- What to work on:
Find every line of the records that has "štvrťfinále" and return it.

:: Stored data

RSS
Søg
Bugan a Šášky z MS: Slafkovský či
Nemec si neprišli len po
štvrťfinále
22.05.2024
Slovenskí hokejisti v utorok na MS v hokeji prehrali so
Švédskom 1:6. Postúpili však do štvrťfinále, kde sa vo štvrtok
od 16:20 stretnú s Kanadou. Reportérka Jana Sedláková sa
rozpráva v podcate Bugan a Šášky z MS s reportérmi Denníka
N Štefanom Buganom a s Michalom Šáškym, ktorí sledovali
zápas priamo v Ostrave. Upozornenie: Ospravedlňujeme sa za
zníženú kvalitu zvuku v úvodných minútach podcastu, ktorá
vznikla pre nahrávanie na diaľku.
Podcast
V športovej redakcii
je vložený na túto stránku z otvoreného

::::
:: Stored data

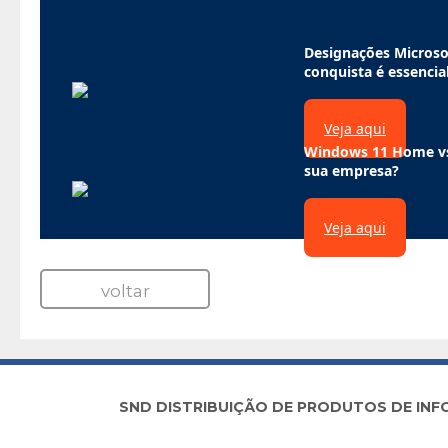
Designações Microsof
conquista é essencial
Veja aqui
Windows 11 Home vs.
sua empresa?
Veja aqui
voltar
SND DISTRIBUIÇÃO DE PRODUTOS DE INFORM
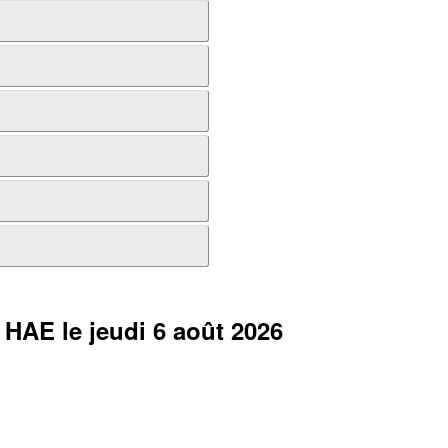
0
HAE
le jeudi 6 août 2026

::::

- Answer box:
štvrťfinále
Švédskom 1:6. Postúpili však do štvrťfinále, kde sa vo štvrtok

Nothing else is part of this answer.